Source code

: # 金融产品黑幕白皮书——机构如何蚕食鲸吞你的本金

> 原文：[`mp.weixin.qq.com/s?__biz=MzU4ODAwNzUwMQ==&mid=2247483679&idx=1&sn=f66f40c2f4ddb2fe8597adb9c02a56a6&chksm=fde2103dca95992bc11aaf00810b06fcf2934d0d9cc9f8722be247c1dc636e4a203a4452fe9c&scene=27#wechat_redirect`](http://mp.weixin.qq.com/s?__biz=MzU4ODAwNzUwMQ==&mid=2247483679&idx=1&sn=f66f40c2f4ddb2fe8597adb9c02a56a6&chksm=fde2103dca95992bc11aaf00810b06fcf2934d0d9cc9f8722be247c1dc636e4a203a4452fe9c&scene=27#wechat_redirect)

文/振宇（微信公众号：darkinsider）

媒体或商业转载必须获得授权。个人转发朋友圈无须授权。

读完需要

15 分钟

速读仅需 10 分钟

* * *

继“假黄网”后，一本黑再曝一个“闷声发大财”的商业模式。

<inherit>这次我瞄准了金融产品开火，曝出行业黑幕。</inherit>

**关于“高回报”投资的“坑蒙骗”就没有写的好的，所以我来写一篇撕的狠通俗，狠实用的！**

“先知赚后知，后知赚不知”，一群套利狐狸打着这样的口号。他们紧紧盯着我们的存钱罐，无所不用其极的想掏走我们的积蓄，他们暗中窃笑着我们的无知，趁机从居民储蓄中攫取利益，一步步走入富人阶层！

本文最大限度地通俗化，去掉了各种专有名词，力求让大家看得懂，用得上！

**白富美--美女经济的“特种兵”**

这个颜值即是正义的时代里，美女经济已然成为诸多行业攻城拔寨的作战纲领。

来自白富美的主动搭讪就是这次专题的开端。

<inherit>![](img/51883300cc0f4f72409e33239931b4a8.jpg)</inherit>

--

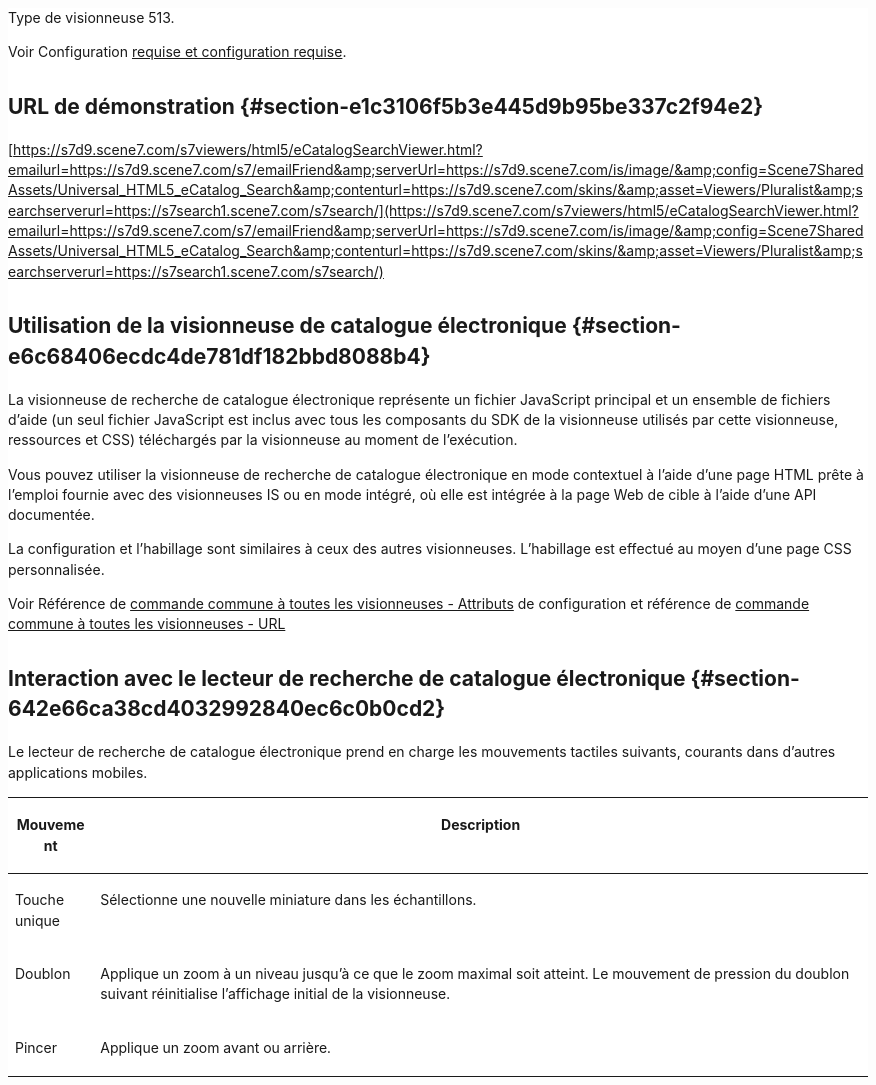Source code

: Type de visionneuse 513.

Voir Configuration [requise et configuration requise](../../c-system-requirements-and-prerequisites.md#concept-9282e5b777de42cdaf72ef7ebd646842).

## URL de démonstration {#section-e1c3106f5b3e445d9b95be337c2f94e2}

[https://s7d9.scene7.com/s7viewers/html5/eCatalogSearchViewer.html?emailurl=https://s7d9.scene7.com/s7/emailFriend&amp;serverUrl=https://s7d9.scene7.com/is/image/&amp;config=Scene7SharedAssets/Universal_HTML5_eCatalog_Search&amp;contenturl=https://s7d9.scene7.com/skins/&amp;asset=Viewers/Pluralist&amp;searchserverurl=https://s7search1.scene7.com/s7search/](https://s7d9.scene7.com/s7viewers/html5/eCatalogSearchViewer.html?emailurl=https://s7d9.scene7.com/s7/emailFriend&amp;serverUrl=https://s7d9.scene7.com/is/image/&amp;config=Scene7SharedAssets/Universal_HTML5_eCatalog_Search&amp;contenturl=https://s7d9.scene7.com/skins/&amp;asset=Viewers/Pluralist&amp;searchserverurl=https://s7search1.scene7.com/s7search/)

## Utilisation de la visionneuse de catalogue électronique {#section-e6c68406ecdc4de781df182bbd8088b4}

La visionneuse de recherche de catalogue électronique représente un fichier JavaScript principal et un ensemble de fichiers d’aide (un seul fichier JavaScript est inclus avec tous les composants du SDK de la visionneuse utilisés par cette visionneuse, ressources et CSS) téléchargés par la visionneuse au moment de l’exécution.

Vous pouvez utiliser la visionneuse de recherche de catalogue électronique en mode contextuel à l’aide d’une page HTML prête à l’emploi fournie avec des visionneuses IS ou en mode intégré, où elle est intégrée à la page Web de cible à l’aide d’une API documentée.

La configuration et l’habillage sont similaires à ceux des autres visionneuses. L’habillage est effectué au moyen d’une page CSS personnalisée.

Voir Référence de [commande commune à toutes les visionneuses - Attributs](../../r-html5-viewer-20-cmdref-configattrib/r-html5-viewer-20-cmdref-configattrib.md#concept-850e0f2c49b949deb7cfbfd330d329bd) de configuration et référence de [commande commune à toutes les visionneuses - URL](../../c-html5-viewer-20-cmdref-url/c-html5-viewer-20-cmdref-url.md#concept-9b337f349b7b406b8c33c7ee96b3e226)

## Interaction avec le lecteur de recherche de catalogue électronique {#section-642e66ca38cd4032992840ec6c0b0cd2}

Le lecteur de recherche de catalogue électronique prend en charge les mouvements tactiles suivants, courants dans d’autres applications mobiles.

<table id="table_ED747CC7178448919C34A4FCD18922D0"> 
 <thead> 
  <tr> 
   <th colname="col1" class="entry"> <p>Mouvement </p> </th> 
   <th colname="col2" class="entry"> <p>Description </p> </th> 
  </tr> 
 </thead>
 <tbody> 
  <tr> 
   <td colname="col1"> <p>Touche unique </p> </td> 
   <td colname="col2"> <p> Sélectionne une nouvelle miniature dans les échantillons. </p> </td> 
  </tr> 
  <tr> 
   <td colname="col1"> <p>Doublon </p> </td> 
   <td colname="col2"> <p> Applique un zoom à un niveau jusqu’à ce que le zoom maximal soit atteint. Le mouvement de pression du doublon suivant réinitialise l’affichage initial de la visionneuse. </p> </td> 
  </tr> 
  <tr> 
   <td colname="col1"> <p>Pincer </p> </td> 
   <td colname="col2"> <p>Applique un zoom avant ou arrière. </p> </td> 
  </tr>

- Task -
Whatever else the listing above holds, retype exactly only the lines from the one containing "Voir Configuration [requise" to the one containing "## URL de démonstration", both ends kept.

- Output -
Voir Configuration [requise et configuration requise](../../c-system-requirements-and-prerequisites.md#concept-9282e5b777de42cdaf72ef7ebd646842).

## URL de démonstration {#section-e1c3106f5b3e445d9b95be337c2f94e2}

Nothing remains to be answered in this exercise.